«Пластинка должна быть хрипящей» (о Владимире Соколове)

«Пластинка должна быть хрипящей»

(о Владимире Соколове)

У него была прочная репутация истинного поэта.

На его похороны пришло много народу. Много — для Малого зала.

Когда он получил Российскую Пушкинскую премию, молодая дикторша ТВ сообщила в последних известиях: «Премия присуждена писателю Саше Соколову…»

Я знал его фактически полвека, и достаточно хорошо. Жизнь его была трагической. Хочется написать о нем, — ведь о многом в его жизни никто, кроме меня, уже не напишет.

В послевоенном Литинституте он, пожалуй, единственный из нефронтовиков был признан всеми безоговорочно. Била в глаза его одухотворенность. Он был хорошенький. Как девочка. Лицо, правда, чуть желтоватого тона, без румянца.
◆ ◆ ◆
Задание: Продолжите воспоминания о поэте Владимире Соколове, начиная сразу после фразы, которая заканчивается словами «без румянца».

Исходные материалы:
◆ ◆ ◆
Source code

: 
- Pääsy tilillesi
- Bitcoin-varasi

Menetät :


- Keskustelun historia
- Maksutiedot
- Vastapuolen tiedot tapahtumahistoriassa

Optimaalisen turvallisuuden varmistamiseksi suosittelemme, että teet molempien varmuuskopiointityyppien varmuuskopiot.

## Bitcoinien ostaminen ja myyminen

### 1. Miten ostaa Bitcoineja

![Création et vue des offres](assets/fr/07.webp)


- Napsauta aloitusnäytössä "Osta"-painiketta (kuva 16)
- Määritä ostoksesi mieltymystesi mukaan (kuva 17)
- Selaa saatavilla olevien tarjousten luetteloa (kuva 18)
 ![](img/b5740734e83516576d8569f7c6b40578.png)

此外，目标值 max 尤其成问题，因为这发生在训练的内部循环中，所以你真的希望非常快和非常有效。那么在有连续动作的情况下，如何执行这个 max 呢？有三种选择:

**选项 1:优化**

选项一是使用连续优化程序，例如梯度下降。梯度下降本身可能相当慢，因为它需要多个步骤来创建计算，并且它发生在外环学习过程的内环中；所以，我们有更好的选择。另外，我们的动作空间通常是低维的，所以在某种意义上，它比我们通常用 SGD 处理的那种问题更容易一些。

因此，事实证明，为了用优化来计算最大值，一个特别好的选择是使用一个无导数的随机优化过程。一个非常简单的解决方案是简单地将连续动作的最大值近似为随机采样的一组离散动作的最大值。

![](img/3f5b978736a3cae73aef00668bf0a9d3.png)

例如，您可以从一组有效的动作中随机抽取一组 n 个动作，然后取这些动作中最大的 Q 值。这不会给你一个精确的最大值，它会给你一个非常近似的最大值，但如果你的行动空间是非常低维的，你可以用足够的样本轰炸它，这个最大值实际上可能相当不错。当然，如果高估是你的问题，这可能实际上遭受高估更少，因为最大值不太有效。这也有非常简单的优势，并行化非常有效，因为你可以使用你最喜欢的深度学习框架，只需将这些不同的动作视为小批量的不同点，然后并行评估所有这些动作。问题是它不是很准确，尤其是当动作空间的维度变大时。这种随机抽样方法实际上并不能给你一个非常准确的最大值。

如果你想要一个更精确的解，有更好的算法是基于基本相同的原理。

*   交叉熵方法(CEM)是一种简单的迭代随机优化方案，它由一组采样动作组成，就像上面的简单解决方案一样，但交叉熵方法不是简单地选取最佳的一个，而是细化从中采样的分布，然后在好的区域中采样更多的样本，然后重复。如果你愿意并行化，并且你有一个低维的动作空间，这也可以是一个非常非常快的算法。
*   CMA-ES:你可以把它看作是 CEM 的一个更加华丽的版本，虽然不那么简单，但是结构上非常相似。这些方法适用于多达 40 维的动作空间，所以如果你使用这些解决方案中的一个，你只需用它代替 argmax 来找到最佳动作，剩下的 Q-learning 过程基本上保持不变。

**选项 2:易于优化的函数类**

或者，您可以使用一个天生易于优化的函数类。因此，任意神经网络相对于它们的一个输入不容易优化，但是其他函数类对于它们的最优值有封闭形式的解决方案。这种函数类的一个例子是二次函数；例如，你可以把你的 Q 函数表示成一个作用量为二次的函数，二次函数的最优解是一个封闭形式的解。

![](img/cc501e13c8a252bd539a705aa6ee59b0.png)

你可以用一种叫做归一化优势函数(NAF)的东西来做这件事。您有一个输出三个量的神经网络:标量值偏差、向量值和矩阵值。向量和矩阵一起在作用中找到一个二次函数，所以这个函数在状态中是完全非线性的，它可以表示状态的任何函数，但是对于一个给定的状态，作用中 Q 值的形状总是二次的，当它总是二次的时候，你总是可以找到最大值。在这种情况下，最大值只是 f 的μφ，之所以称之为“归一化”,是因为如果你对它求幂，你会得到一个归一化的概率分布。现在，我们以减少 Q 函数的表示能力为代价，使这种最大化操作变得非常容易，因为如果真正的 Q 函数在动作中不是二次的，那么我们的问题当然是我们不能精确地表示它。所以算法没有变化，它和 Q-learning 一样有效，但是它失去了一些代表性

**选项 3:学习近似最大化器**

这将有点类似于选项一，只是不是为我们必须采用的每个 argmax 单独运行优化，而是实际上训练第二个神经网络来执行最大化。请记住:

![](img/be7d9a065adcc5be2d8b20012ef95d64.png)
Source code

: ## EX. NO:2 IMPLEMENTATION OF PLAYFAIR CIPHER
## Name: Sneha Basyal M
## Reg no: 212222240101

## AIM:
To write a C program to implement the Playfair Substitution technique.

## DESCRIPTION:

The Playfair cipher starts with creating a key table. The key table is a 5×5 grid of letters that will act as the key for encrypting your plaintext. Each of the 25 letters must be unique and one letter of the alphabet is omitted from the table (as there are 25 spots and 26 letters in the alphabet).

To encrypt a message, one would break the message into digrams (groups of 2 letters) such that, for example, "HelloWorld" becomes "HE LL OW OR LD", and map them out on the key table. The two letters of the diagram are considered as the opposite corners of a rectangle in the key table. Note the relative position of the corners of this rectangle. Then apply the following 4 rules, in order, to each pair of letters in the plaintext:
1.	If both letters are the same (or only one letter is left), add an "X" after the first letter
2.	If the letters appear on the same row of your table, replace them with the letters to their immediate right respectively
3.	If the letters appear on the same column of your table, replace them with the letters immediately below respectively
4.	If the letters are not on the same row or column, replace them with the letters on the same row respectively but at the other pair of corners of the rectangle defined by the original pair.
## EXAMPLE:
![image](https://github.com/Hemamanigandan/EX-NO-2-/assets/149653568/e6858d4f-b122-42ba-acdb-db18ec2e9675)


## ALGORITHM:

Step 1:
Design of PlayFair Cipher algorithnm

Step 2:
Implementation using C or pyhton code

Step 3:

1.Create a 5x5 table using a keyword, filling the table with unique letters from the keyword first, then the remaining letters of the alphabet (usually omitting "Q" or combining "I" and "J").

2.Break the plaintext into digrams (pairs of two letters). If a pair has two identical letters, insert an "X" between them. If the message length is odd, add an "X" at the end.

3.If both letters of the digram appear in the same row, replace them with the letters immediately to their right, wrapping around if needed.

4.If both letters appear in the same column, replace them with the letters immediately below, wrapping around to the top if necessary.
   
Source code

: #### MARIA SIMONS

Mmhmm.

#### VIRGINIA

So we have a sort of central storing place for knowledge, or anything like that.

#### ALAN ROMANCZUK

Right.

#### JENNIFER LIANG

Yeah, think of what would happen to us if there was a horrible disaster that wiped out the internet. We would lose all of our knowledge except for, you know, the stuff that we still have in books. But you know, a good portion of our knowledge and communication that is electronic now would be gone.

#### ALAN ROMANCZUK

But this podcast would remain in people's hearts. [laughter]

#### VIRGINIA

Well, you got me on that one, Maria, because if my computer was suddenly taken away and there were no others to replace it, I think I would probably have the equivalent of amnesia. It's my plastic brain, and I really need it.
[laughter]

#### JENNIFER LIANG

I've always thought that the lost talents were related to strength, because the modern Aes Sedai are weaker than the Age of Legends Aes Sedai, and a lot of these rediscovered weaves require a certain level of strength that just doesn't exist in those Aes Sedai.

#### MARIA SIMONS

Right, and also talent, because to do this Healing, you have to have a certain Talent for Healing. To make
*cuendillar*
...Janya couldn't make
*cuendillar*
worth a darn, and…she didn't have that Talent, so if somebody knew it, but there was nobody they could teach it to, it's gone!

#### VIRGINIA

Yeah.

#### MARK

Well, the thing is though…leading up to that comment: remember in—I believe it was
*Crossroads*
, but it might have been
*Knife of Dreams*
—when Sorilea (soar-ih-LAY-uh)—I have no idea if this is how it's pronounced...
◆ ◆ ◆
Результат:
Стихи его были очень серьезны, по-школьному трогательны:

Четвертый класс мы кончили в предгрозье,

Из пятого мы перешли в войну.

Где-то с «Первого снега» он начал меняться, оттаивать. Это поистине прелестное стихотворение о первой любви сразу сделалось известным. С каким умильным ликованием встречали его тогдашние слушатели и особенно слушательницы!

Он с радостью обнаруживает у себя обострившееся зренье:

На мокрых стенах ежатся газеты,

Им забегает за ворот вода.

Позднее эта предметность, развиваясь, вновь приобрела черты серьезности, точнее — тревожности:

Уже привозят снег на крышах

Вагоны дальних поездов.

Это было мне очень близко.

Еще в институте мы были явно расположены друг к другу. Но жизнь продолжала сводить и разводить, тасовать колоду. После окончания многие, даже те, у кого вышли первые книжки, оказались в растерянности. Время было неустоявшееся — не только вокруг, но и у каждого тоже. Володя поступил в аспирантуру. Правда, до диссертации дело не дошло. Дважды ездил зачем-то на Куйбышевгидрострой. Впрочем, никакие знания и впечатления не бывают лишними.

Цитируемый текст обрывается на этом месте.